Susan McIntosh said Tartan Day had no significance for Scots, was poorly-attended, and barely noticed by the media.
Ms McIntosh, until recently the president of the North Carolina-based Council of Scottish Clans & Associations, said the event should go back to the drawing board.
The 17th parade took place through the streets of the city on April 11.
Designed to appeal to the 14 million Americans who claim Scottish ancestry, the event is possibly best known in Scotland for former First Minister Jack McConnell’s decision to attend wearing a pin-striped kilt and Jacobite shirt.

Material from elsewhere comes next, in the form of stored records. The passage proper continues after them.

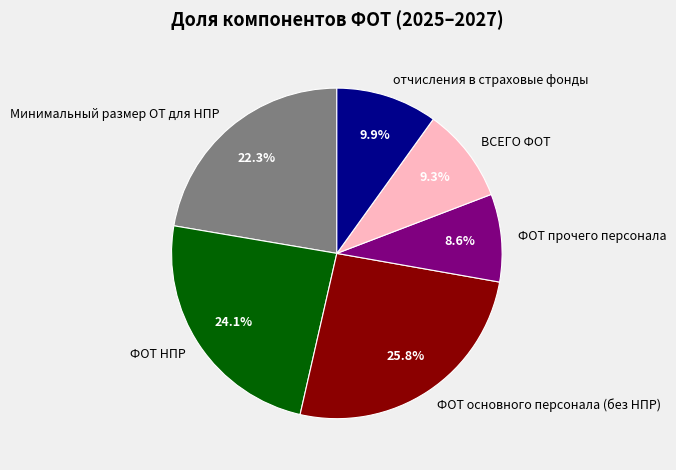

How many segments does this pie chart have?

6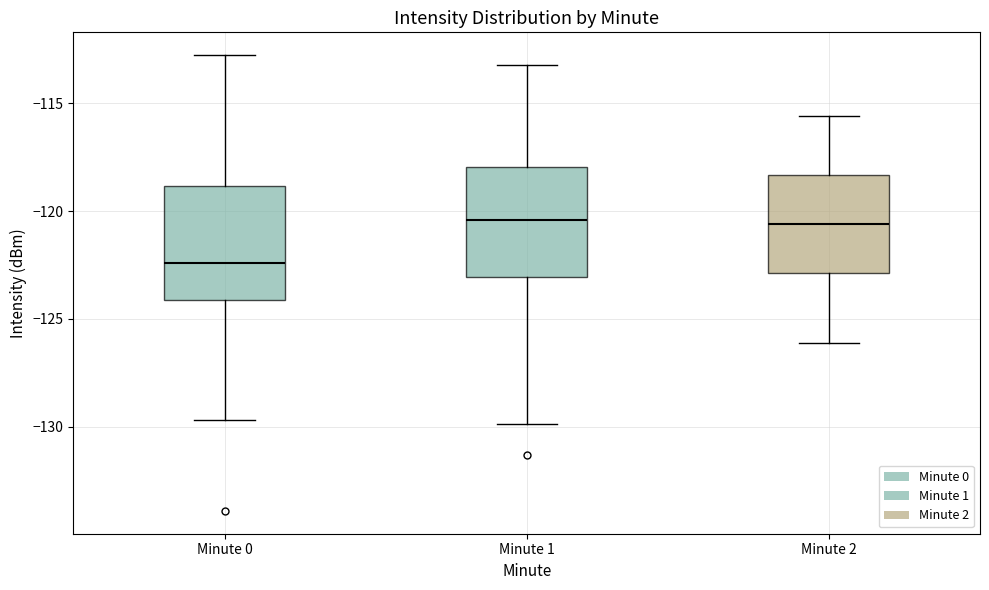

Reading left to right, read every box against the y-axis: the position of its median line, the range the box covers, and the ends of its whiskers. The values are not printed on the chart, so give them approximately, as read against the axis.

Minute 0: median -122.5, box -124.0 to -119.0, whiskers -129.5 to -113.0
Minute 1: median -120.5, box -123.0 to -118.0, whiskers -130.0 to -113.0
Minute 2: median -120.5, box -123.0 to -118.5, whiskers -126.0 to -115.5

Ms McIntosh, writing in Scots Heritage magazine, claimed the event was an “unfortunate mongrel of a commemoration”, “poorly attended” and “media thin” compared with other “ethnic hoedowns”.
According to Ms McIntosh, part of the problem for the Scots-American celebration was a decision by congress in 2008 to officially anoint April 6 as a Tartan Day based on a “flawed interpretation” of the US Declaration of Independence.
“The line connecting the Declaration of Independence and the Declaration of Arbroath is faint at best and totally made up at worst,” she said.
“Yet it is the line that dominates our celebrations.”
To make matters worse, this year’s parade had been held on April 11 - a “day of no significance to Scots”.
Ms McIntosh, secretary of the board of the Clan McIntosh North American Society, added: “Let’s start over. Let’s think bigger. Let’s begin from the ancestral Scottish grassroots and build upward.
“Let’s work with Scots all across the globe to craft a Scottish celebration of which we can all be proud.
“How about a global Outlander Day?”
An Edinburgh-based promoter agreed with Ms McIntosh and said that Tartan Day “doesn’t resonate with young Scots”.
The promoter, who asked to remain anonymous, added: “I know young designers who won’t go to Tartan Week because it’s just not relevant.”
However, Alan Bain, chairman of the American Scottish Foundation - the organiser of New York’s Tartan Day parade - insisted Ms McIntosh’s views were “misguided” and “misinformed”.
He said that this month’s event was their “biggest parade ever” with contingents from eight Scottish universities marching, which showed that it was relevant to contemporary Scotland.
However, one million people turned out to watch New York’s Columbus Day parade to celebrate the Italian-American culture.
Twice as many again turned out to commemorate St Patrick’s Day.